Exercise description :: Look below for the line containing "一起趣台東！前進台東博覽會"; from there through the line containing "Dana 19. prosinca 2019.", both lines included, please set down each line exactly and nothing else.

== Records shown

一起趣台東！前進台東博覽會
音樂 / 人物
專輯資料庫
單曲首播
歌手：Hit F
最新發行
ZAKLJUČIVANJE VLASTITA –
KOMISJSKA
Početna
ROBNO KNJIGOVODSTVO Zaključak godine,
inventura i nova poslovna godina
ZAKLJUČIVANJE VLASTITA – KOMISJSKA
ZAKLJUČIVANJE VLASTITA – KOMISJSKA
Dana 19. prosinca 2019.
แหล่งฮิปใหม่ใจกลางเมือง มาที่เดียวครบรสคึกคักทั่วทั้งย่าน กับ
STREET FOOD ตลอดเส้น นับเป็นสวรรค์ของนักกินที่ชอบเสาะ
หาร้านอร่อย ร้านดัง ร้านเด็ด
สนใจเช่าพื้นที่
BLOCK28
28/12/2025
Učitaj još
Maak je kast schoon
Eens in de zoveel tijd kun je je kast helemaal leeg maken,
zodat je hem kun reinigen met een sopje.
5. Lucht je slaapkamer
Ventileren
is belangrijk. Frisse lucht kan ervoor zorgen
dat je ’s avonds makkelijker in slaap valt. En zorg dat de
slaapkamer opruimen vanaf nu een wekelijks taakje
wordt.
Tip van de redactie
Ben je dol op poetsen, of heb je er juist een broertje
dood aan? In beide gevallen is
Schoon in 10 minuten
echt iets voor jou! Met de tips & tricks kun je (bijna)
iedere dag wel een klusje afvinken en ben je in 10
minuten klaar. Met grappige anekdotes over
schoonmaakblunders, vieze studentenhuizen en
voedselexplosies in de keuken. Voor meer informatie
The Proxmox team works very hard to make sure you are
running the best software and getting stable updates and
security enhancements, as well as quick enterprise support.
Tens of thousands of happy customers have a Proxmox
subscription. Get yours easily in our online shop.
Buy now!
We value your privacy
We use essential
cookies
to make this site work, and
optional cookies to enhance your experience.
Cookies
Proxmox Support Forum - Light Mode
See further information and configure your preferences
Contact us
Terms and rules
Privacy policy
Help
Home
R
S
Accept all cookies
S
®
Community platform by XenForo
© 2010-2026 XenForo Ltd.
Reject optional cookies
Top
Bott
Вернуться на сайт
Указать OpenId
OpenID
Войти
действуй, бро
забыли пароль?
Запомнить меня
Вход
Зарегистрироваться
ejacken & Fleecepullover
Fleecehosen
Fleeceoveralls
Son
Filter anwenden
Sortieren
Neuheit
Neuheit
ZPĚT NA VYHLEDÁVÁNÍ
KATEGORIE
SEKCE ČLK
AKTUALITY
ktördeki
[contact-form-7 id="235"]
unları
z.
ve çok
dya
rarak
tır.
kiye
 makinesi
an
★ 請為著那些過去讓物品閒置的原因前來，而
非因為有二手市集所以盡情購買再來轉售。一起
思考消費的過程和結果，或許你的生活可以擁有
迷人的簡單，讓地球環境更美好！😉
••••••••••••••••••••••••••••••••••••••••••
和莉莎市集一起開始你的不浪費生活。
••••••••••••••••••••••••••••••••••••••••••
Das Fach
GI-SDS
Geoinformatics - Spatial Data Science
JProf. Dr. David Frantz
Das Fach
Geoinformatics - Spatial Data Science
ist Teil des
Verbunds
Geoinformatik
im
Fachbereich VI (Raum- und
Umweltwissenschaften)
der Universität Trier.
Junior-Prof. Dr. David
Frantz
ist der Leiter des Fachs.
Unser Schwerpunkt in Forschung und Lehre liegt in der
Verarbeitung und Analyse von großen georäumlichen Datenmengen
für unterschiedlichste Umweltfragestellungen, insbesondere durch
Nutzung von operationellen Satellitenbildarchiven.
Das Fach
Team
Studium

====
== Records shown

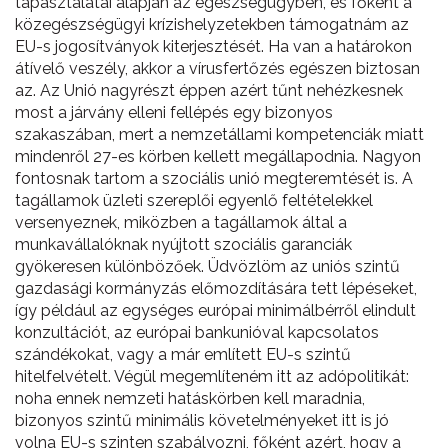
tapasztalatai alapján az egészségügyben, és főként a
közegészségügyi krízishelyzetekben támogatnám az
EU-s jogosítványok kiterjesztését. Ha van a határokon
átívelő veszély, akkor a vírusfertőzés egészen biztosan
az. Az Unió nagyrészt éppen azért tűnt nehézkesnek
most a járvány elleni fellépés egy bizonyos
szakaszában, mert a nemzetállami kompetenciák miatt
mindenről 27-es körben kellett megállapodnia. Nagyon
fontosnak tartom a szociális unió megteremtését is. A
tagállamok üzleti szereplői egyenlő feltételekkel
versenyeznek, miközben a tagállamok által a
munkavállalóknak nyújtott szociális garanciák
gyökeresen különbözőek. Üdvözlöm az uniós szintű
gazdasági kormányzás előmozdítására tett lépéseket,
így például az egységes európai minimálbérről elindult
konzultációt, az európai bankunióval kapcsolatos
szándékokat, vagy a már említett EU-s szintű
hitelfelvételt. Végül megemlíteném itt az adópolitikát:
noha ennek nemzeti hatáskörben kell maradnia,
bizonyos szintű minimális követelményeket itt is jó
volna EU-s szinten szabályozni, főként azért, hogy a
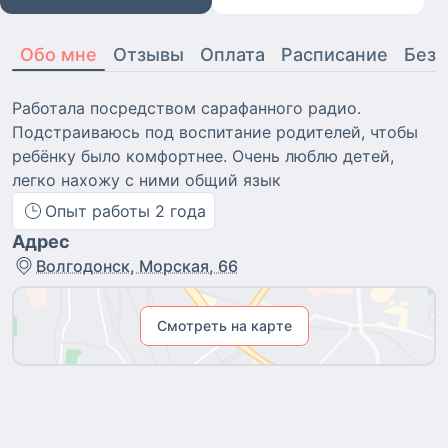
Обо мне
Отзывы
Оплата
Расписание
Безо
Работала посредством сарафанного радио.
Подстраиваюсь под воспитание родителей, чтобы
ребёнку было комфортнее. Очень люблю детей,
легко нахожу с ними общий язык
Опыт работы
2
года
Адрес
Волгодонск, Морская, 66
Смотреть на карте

====
== Records shown

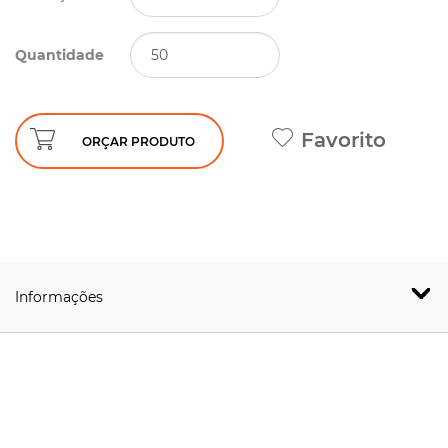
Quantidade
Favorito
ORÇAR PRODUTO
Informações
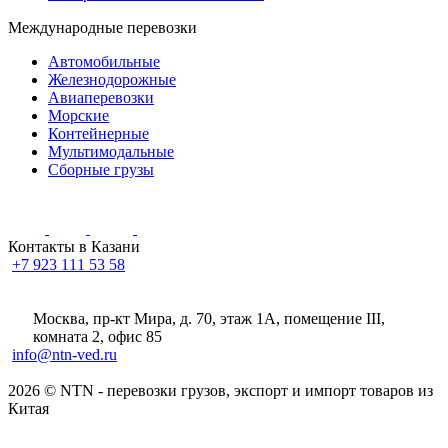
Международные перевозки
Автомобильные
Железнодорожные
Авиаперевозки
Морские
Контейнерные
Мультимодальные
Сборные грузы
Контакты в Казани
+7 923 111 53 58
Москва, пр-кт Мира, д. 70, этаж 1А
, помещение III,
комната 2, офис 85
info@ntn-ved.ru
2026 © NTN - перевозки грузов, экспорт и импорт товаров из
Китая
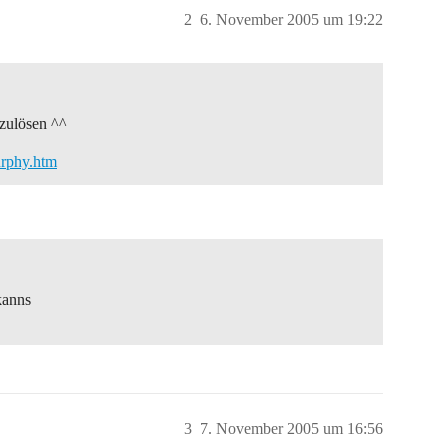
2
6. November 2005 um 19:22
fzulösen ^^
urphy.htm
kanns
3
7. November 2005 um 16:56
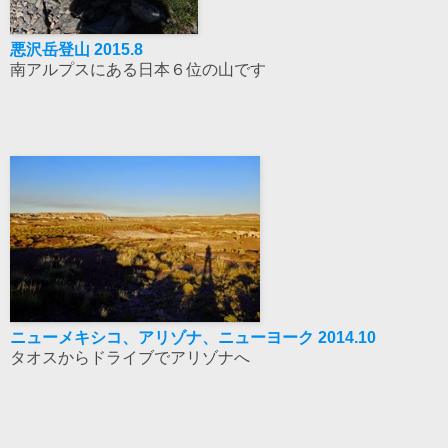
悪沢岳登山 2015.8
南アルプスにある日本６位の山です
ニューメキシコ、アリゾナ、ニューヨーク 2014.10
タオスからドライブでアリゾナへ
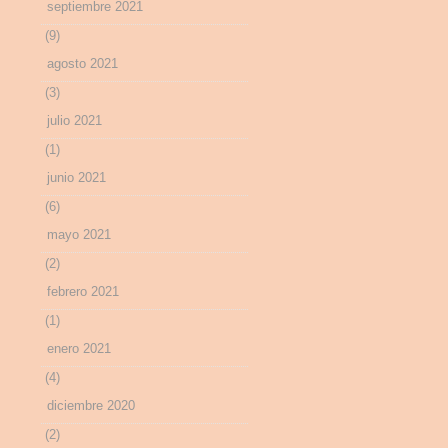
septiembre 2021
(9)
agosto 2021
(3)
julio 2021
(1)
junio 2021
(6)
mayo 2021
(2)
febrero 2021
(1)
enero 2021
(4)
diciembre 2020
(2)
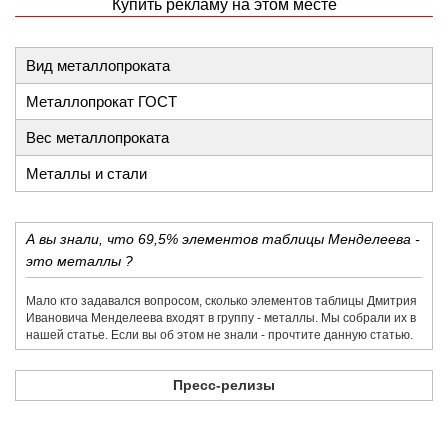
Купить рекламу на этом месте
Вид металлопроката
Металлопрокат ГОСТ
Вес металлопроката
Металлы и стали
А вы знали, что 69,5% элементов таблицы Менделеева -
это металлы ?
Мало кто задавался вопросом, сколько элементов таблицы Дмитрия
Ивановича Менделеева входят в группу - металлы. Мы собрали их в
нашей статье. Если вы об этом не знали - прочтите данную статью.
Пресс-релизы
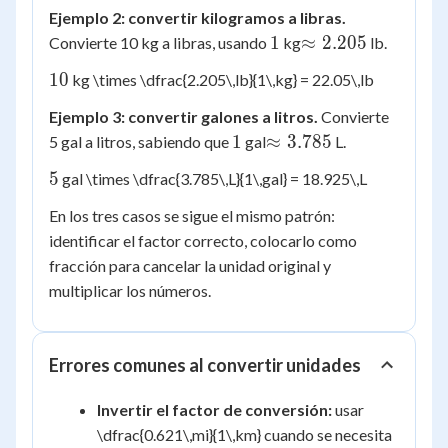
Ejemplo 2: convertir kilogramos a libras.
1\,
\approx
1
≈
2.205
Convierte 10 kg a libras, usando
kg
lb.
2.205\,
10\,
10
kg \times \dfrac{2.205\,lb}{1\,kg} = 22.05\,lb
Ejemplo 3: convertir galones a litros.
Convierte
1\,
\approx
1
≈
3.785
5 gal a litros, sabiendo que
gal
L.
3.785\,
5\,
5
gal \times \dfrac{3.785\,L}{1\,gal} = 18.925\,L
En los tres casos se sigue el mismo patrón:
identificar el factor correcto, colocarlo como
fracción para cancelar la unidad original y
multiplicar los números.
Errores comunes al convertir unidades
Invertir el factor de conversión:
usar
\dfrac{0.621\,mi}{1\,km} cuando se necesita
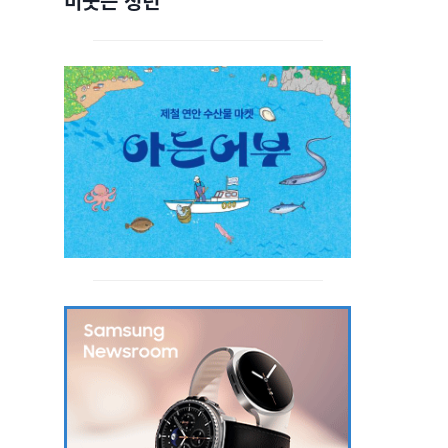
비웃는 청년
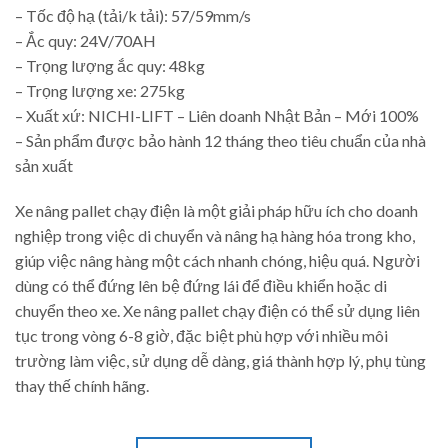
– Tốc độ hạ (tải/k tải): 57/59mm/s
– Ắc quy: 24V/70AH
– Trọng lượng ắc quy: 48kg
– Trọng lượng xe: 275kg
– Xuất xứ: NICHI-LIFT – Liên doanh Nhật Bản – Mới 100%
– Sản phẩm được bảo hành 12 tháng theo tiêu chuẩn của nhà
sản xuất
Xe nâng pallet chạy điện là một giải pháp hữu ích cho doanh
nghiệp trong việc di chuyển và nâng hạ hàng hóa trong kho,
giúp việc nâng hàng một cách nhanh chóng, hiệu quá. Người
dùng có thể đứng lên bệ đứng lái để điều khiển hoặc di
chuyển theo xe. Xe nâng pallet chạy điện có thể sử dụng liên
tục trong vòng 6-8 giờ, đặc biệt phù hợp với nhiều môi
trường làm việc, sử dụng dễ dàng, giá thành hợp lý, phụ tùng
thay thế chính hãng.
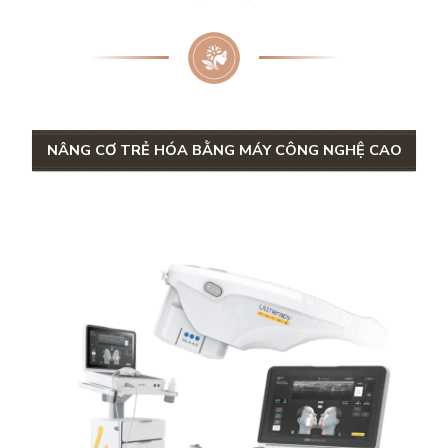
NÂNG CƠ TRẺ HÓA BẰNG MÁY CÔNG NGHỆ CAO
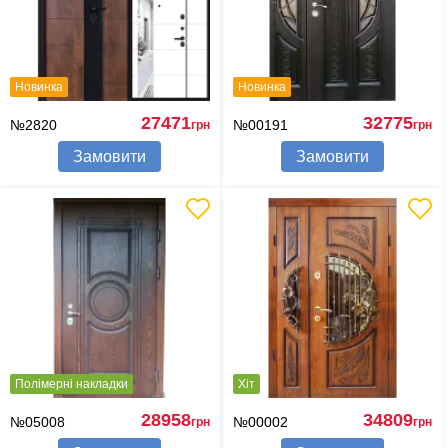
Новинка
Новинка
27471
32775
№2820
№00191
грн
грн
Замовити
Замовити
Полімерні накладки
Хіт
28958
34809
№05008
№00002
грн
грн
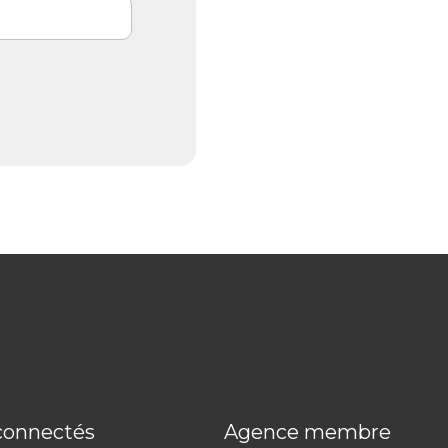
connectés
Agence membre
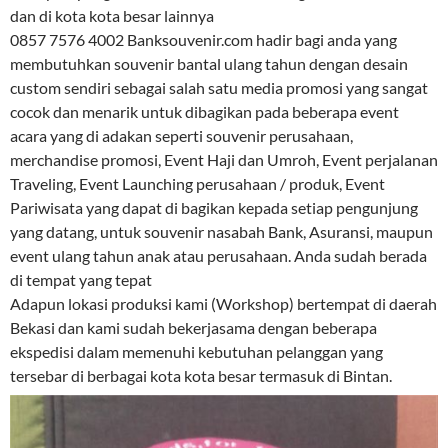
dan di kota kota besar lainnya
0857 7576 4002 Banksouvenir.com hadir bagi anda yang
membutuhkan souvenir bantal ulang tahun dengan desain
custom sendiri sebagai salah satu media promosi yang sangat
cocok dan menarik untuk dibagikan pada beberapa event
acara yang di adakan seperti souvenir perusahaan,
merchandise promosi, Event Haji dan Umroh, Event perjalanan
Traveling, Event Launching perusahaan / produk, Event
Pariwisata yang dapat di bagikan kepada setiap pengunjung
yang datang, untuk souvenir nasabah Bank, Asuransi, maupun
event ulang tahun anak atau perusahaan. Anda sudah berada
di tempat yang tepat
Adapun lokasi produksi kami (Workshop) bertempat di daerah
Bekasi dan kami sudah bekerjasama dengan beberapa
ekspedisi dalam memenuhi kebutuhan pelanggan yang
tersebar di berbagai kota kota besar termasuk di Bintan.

====

Answer for this exercise ::
一起趣台東！前進台東博覽會
音樂 / 人物
專輯資料庫
單曲首播
歌手：Hit F
最新發行
ZAKLJUČIVANJE VLASTITA –
KOMISJSKA
Početna
ROBNO KNJIGOVODSTVO Zaključak godine,
inventura i nova poslovna godina
ZAKLJUČIVANJE VLASTITA – KOMISJSKA
ZAKLJUČIVANJE VLASTITA – KOMISJSKA
Dana 19. prosinca 2019.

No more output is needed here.